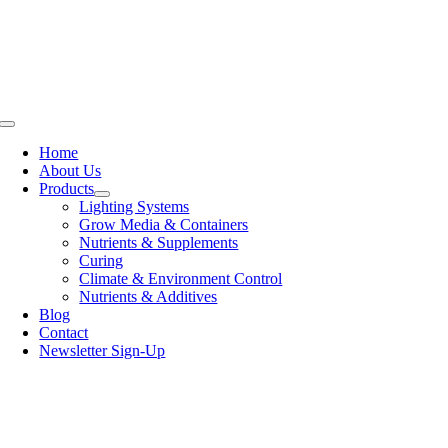
Skip
to
content
Toggle
Navigation
Home
About Us
Products
Lighting Systems
Grow Media & Containers
Nutrients & Supplements
Curing
Climate & Environment Control
Nutrients & Additives
Blog
Contact
Newsletter Sign-Up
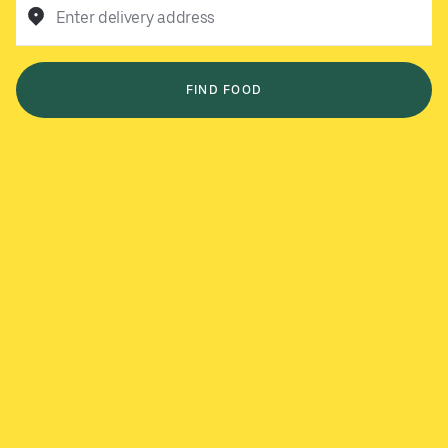
Enter delivery address
FIND FOOD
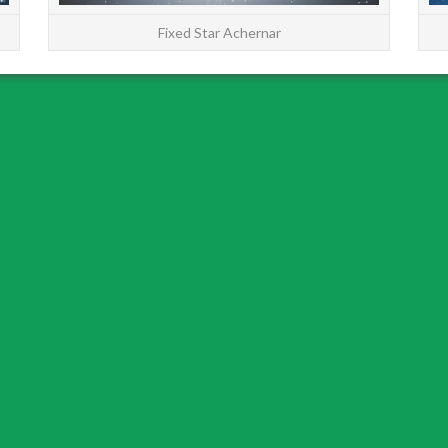
Fixed Star Achernar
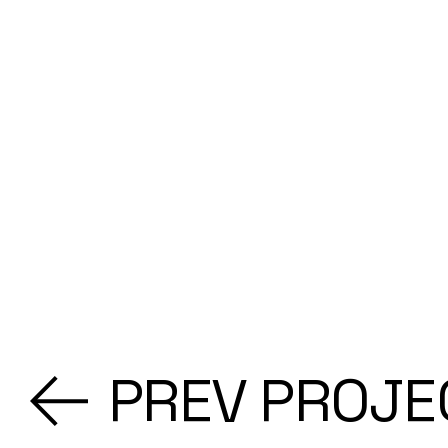
PREV PROJE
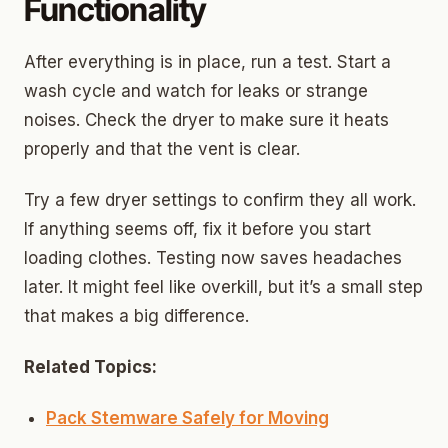
Functionality
After everything is in place, run a test. Start a
wash cycle and watch for leaks or strange
noises. Check the dryer to make sure it heats
properly and that the vent is clear.
Try a few dryer settings to confirm they all work.
If anything seems off, fix it before you start
loading clothes. Testing now saves headaches
later. It might feel like overkill, but it’s a small step
that makes a big difference.
Related Topics:
Pack Stemware Safely for Moving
---------------
Convert the text from all of the entries above into a numbered list with one line per item, leaving out blank lines and the pictures themselves.

### [RESPONSE]
1. Skip
2. to
3. content
4. Toggle
5. Navigation
6. Home
7. About Us
8. Products
9. Lighting Systems
10. Grow Media & Containers
11. Nutrients & Supplements
12. Curing
13. Climate & Environment Control
14. Nutrients & Additives
15. Blog
16. Contact
17. Newsletter Sign-Up
18. Enter delivery address
19. FIND FOOD
20. Fixed Star Achernar
21. PREV PROJE
22. Functionality
23. After everything is in place, run a test. Start a
24. wash cycle and watch for leaks or strange
25. noises. Check the dryer to make sure it heats
26. properly and that the vent is clear.
27. Try a few dryer settings to confirm they all work.
28. If anything seems off, fix it before you start
29. loading clothes. Testing now saves headaches
30. later. It might feel like overkill, but it’s a small step
31. that makes a big difference.
32. Related Topics:
33. Pack Stemware Safely for Moving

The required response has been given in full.